Tidak hanya itu, ekonomi Indonesia tetap berdaya tahan di tengah meningkatnya ketidakpastian global. Data Badan Pusat Statistik (BPS) menunjukkan pertumbuhan ekonomi triwulan I 2024 sebesar 5,11% (yoy), meningkat dibandingkan dengan pertumbuhan pada triwulan sebelumnya sebesar 5,04% (yoy).
Pengamat properti Nasional Panangian Simanungkalit mengatakan pertumbuhan ekonomi 2024 diprakirakan tetap kuat dalam kisaran 4,7-5,5% (yoy) didukung oleh permintaan domestik, terutama dari berlanjutnya pertumbuhan konsumsi dan investasi bangunan sejalan dengan berlanjutnya pembangunan Proyek Strategis Nasional (PSN).
Sejalan dengan itu pemerintah juga sangat konsern memenuhi kebutuhan rumah agar pada tahun 2045 tercapai Zero Backlog.

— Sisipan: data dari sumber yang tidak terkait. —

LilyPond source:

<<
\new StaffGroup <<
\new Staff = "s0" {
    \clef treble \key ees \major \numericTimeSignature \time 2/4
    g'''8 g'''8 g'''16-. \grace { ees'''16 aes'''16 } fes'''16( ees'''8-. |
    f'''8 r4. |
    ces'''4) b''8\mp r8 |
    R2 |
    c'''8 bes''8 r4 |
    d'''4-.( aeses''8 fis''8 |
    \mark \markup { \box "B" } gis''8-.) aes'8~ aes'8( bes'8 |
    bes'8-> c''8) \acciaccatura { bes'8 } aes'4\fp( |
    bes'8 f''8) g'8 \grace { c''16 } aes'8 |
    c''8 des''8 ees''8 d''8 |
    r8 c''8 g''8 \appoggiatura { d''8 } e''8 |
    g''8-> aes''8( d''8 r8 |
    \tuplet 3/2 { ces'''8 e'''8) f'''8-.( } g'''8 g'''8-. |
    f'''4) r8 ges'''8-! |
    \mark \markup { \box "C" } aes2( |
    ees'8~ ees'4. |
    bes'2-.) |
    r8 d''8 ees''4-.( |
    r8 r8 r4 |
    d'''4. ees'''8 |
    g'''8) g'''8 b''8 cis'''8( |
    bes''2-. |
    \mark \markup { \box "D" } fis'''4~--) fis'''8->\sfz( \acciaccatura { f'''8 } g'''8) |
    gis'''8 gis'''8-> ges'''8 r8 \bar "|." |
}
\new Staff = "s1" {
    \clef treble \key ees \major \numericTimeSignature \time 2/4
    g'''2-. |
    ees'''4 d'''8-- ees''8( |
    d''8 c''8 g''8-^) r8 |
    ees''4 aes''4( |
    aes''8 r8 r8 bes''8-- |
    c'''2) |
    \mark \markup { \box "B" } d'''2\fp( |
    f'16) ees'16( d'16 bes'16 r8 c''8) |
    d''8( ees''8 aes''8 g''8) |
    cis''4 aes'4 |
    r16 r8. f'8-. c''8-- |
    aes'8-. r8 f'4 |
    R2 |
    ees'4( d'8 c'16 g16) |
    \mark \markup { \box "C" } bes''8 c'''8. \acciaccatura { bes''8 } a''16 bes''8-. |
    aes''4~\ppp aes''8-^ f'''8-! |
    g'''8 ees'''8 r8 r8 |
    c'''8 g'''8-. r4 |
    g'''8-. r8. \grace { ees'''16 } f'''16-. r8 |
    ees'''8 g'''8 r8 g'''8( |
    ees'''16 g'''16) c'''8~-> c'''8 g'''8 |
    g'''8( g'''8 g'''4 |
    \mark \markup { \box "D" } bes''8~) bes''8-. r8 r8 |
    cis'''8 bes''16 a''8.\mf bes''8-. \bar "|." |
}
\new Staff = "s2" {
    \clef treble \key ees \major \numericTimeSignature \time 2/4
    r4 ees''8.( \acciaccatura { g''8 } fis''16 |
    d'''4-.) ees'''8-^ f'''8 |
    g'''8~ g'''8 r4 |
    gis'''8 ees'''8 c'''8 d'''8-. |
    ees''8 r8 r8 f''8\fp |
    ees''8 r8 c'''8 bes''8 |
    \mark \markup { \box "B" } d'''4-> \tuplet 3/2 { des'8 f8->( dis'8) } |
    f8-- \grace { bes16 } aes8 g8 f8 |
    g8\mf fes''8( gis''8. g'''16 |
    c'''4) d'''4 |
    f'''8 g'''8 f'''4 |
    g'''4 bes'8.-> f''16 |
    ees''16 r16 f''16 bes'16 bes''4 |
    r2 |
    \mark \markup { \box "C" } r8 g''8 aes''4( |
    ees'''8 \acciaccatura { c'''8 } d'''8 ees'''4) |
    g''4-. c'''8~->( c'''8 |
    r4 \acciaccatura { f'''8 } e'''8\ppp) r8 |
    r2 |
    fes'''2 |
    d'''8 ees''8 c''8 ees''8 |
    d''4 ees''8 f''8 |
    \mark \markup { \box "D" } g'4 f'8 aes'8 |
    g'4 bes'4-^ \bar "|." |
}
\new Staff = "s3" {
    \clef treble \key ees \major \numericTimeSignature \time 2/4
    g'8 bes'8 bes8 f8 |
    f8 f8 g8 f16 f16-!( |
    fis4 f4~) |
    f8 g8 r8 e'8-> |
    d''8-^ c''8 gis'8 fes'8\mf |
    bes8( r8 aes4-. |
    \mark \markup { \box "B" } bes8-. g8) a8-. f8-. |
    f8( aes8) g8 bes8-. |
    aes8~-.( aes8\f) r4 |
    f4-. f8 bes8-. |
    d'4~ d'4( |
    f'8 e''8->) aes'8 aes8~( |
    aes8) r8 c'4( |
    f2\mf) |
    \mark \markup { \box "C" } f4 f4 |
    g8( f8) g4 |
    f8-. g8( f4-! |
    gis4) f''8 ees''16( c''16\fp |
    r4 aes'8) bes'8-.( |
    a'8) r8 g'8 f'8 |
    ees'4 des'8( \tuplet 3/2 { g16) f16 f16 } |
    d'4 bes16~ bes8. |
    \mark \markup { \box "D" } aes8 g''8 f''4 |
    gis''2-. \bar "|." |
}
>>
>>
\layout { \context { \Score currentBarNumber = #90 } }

Pada 2023 backlog rumah masih dikisaran 10 juta unit.
Jika pemerintah membangun 500 ribu per tahun, artinya baru 20 tahun ke depan baru akan selesai. Jumlah ini belum ditambah dengan kebutuhan hunian untuk keluarga baru yang mencapai 750 ribu hingga 800 ribu per tahun.
“Jadi pemerintah perlu membangun 500 ribu ditambah 750 ribu ribu sama dengan1,25 juta per tahunnya. Untuk mewujudkan itu sangat dibutuhkan kolaborasi dan peran aktif pengembang swasta,” jelas Panangian.